(Landmark coordinate records)

- - - - - - -

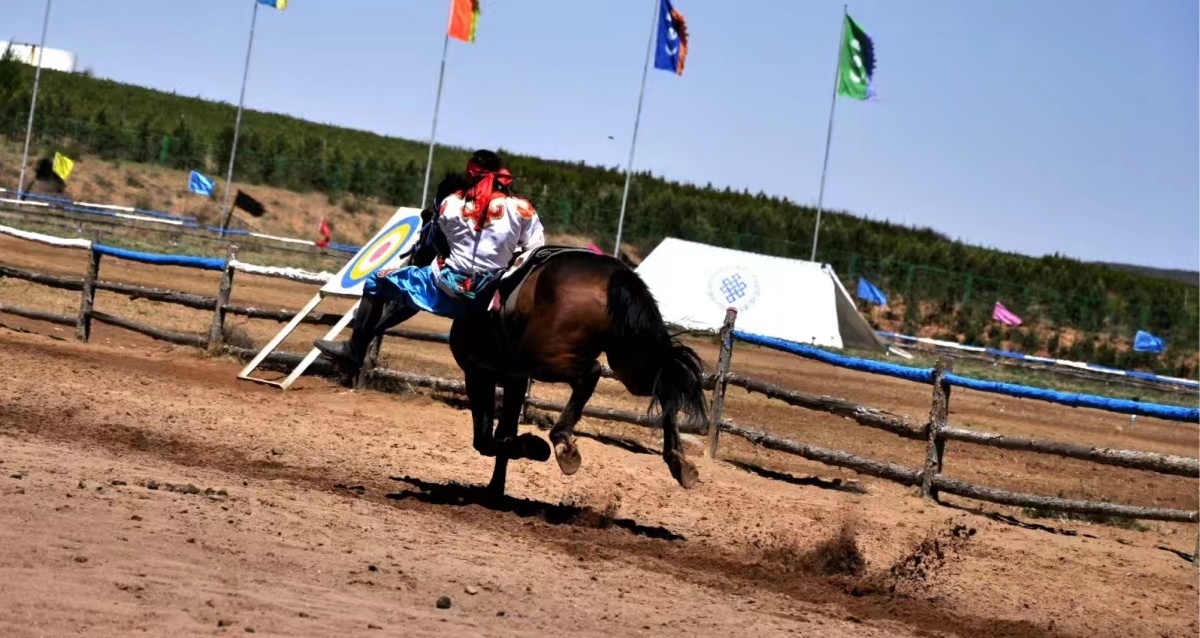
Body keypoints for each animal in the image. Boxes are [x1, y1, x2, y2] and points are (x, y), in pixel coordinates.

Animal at [445, 247, 709, 498]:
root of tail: (614, 274)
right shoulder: (514, 380)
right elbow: (503, 433)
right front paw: (496, 488)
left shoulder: (479, 374)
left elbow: (485, 440)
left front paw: (532, 448)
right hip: (631, 363)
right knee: (665, 385)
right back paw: (679, 462)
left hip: (545, 358)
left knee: (591, 373)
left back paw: (562, 442)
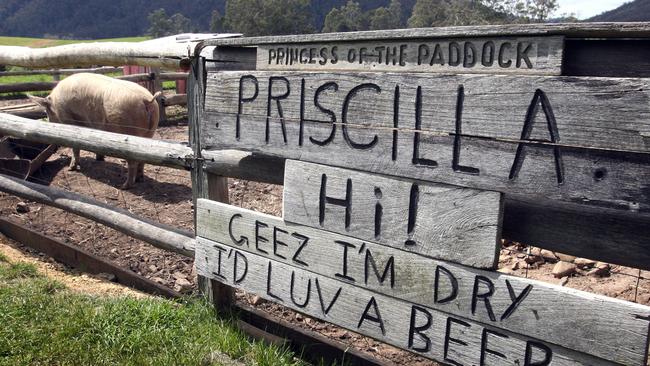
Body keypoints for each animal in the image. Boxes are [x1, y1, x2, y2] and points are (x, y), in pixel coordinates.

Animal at [29, 73, 162, 190]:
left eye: (47, 112)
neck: (55, 106)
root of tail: (147, 100)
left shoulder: (70, 120)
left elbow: (75, 147)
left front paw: (71, 168)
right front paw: (99, 159)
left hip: (130, 133)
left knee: (133, 162)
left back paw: (124, 186)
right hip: (150, 132)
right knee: (142, 159)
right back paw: (140, 179)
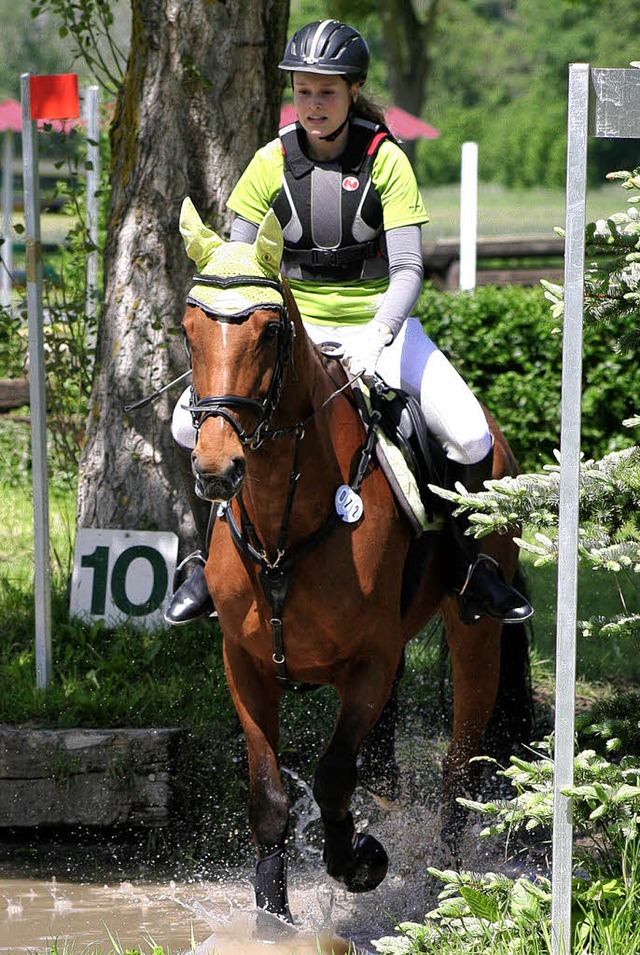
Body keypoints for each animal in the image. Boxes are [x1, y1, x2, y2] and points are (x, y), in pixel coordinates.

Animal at [178, 198, 532, 924]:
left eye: (269, 332)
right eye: (189, 330)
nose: (216, 470)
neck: (285, 520)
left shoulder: (370, 658)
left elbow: (334, 774)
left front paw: (360, 861)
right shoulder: (244, 663)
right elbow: (269, 794)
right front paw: (272, 917)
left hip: (474, 630)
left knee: (459, 761)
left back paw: (443, 887)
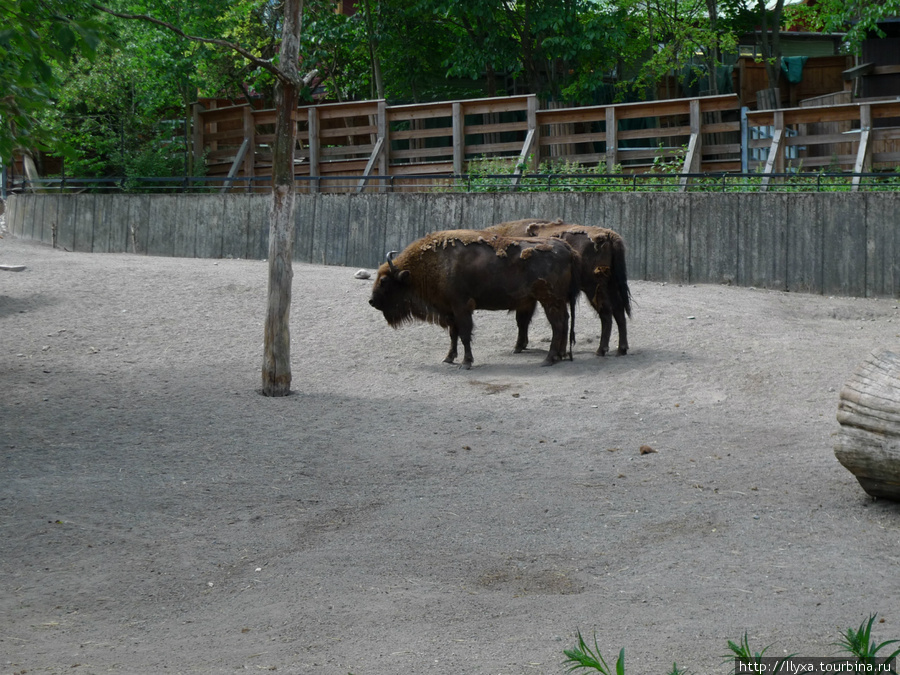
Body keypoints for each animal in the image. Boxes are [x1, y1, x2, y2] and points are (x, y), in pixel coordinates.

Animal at [370, 231, 580, 370]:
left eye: (384, 280)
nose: (371, 301)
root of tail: (567, 248)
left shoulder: (461, 308)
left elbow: (464, 334)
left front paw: (466, 363)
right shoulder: (450, 311)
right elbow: (453, 335)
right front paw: (448, 358)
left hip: (549, 300)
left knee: (558, 325)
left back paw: (548, 359)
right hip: (557, 301)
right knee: (564, 322)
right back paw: (559, 356)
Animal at [486, 222, 632, 360]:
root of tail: (610, 235)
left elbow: (522, 320)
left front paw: (518, 347)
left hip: (594, 287)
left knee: (606, 312)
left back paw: (601, 350)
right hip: (611, 285)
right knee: (618, 310)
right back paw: (621, 349)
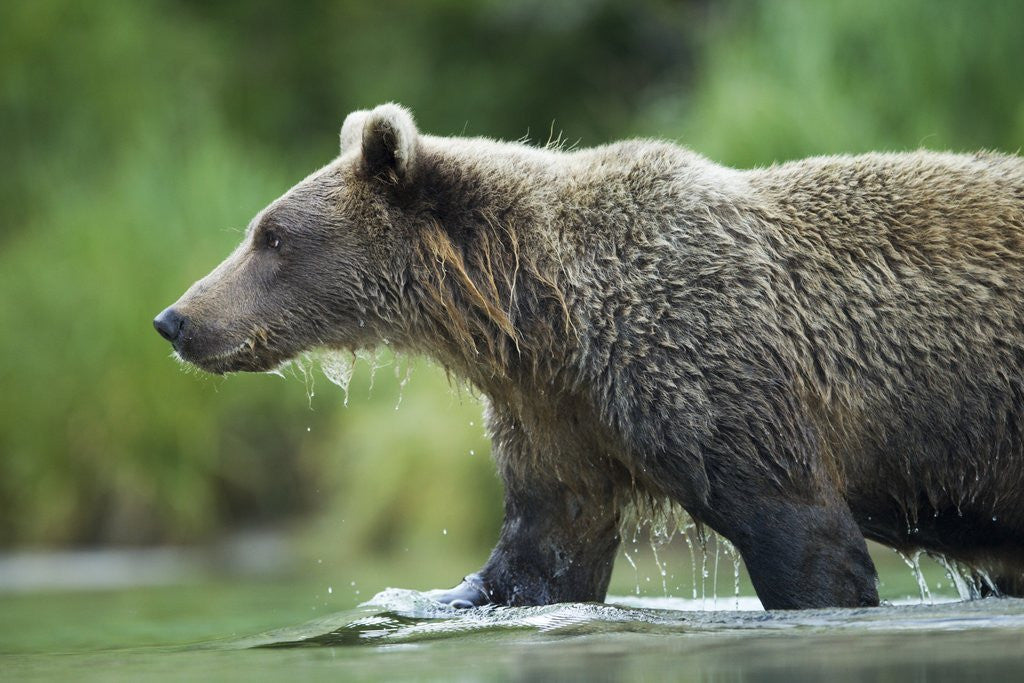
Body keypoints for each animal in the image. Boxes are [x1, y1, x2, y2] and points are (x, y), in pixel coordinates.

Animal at [155, 103, 1024, 610]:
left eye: (272, 236)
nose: (176, 318)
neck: (544, 317)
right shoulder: (559, 417)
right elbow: (543, 551)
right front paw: (443, 597)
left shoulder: (713, 368)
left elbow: (802, 536)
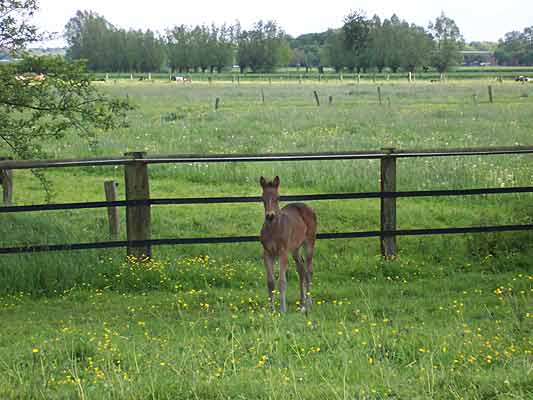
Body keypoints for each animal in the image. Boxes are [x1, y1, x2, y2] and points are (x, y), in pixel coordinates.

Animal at [258, 176, 316, 312]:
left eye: (277, 197)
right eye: (262, 197)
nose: (270, 216)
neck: (274, 229)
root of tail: (308, 207)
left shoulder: (283, 252)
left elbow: (282, 282)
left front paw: (283, 310)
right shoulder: (267, 253)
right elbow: (270, 282)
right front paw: (272, 310)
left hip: (309, 243)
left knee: (309, 270)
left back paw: (308, 303)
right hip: (295, 248)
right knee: (301, 268)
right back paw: (302, 302)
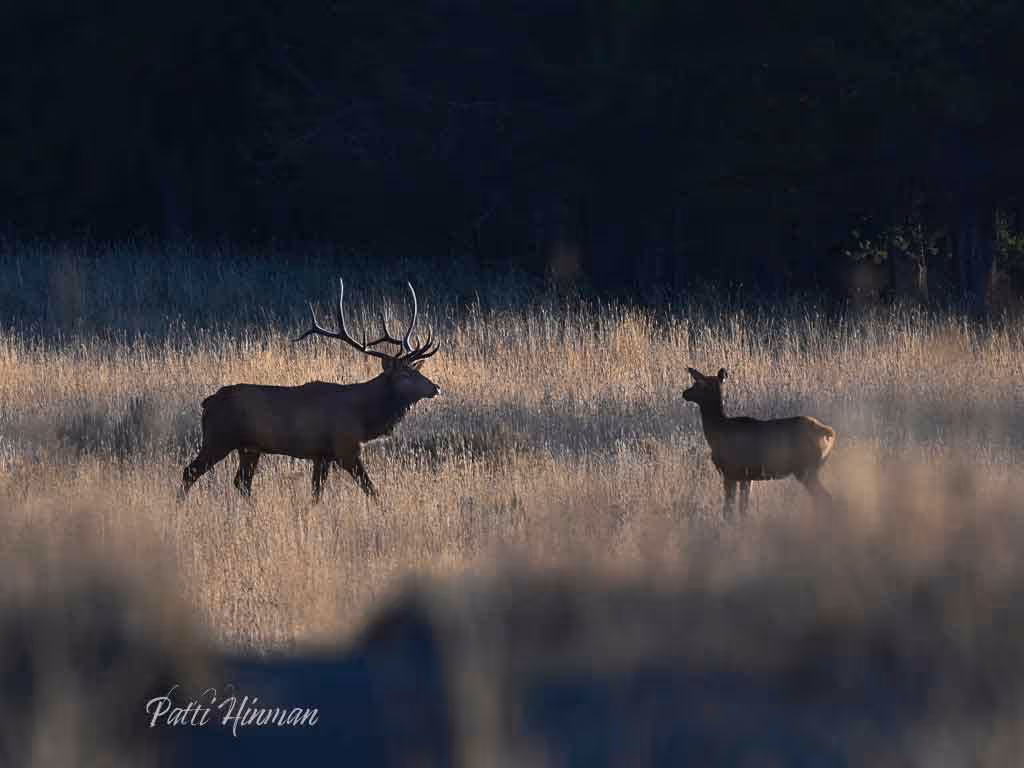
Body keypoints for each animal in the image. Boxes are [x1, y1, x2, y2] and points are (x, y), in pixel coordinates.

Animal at [178, 279, 440, 503]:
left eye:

- - - - - - -

Work instruction ▸
Copy the lines of the entries above that mention "tail".

Answer box ▸
root of tail: (614, 274)
root of tail: (147, 100)
root of tail: (567, 248)
root of tail: (610, 235)
root of tail: (308, 207)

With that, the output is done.